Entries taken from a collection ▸

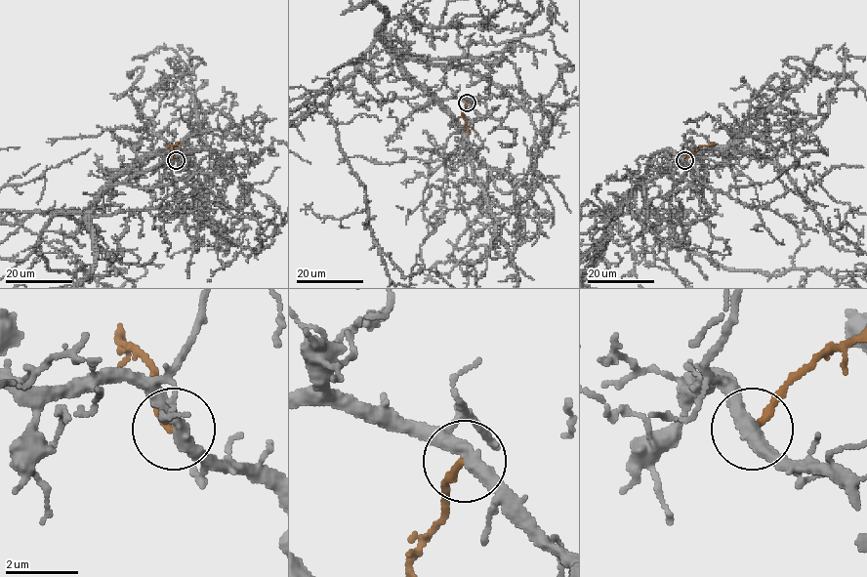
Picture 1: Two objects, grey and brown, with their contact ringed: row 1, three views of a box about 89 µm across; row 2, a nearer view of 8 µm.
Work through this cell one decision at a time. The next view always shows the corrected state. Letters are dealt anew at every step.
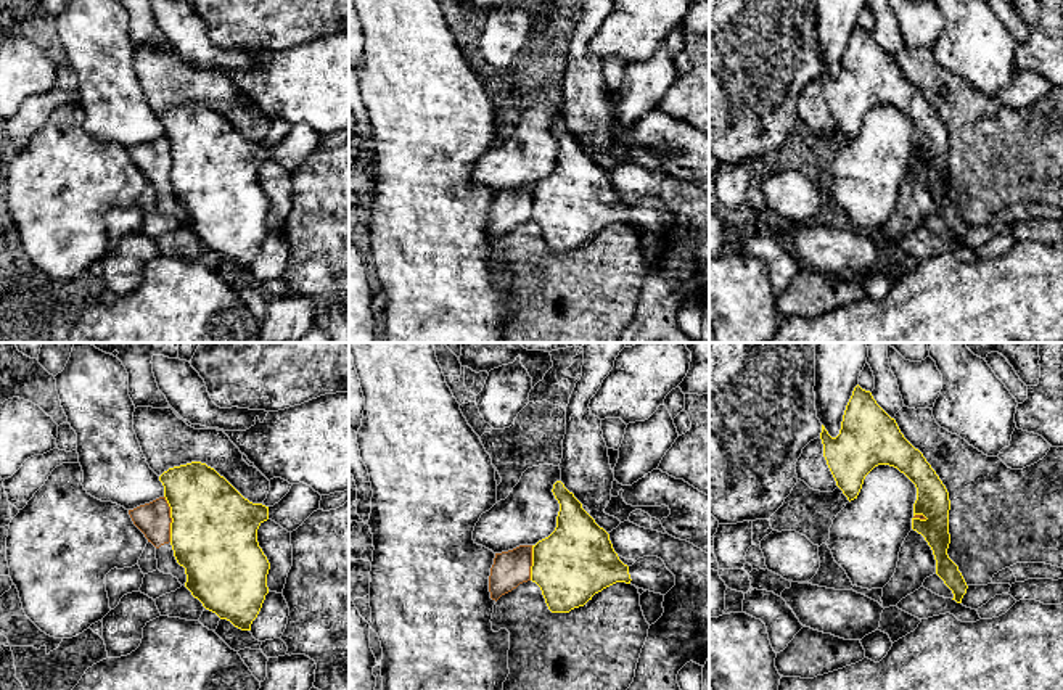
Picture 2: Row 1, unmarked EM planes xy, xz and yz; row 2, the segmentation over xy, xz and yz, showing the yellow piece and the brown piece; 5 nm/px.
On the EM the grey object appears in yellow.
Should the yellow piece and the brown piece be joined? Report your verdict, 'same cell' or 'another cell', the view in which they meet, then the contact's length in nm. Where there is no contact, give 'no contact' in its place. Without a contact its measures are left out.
another cell; contact in xy; length 240 nm

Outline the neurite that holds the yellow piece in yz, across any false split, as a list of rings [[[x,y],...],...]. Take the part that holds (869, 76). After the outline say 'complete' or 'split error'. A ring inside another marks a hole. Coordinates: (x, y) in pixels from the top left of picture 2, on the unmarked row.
[[[859,24],[846,45],[841,69],[831,77],[822,64],[823,97],[848,140],[857,138],[865,116],[878,105],[904,113],[917,127],[912,169],[925,177],[936,199],[936,214],[952,230],[957,243],[967,233],[958,206],[949,198],[949,132],[923,93],[915,88],[891,58]]]; complete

WHAT YOU ARE ASKED TO DO ▸ Print every record exactly, without the pictures.

ANSWER BELOW ▸
Picture 1: Two objects, grey and brown, with their contact ringed: row 1, three views of a box about 89 µm across; row 2, a nearer view of 8 µm.
Work through this cell one decision at a time. The next view always shows the corrected state. Letters are dealt anew at every step.
Picture 2: Row 1, unmarked EM planes xy, xz and yz; row 2, the segmentation over xy, xz and yz, showing the yellow piece and the brown piece; 5 nm/px.
On the EM the grey object appears in yellow.
Should the yellow piece and the brown piece be joined? Report your verdict, 'same cell' or 'another cell', the view in which they meet, then the contact's length in nm. Where there is no contact, give 'no contact' in its place. Without a contact its measures are left out.
another cell; contact in xy; length 240 nm

Outline the neurite that holds the yellow piece in yz, across any false split, as a list of rings [[[x,y],...],...]. Take the part that holds (869, 76). After the outline say 'complete' or 'split error'. A ring inside another marks a hole. Coordinates: (x, y) in pixels from the top left of picture 2, on the unmarked row.
[[[859,24],[846,45],[841,69],[831,77],[822,64],[823,97],[848,140],[857,138],[865,116],[878,105],[904,113],[917,127],[912,169],[925,177],[936,199],[936,214],[952,230],[957,243],[967,233],[958,206],[949,198],[949,132],[923,93],[915,88],[891,58]]]; complete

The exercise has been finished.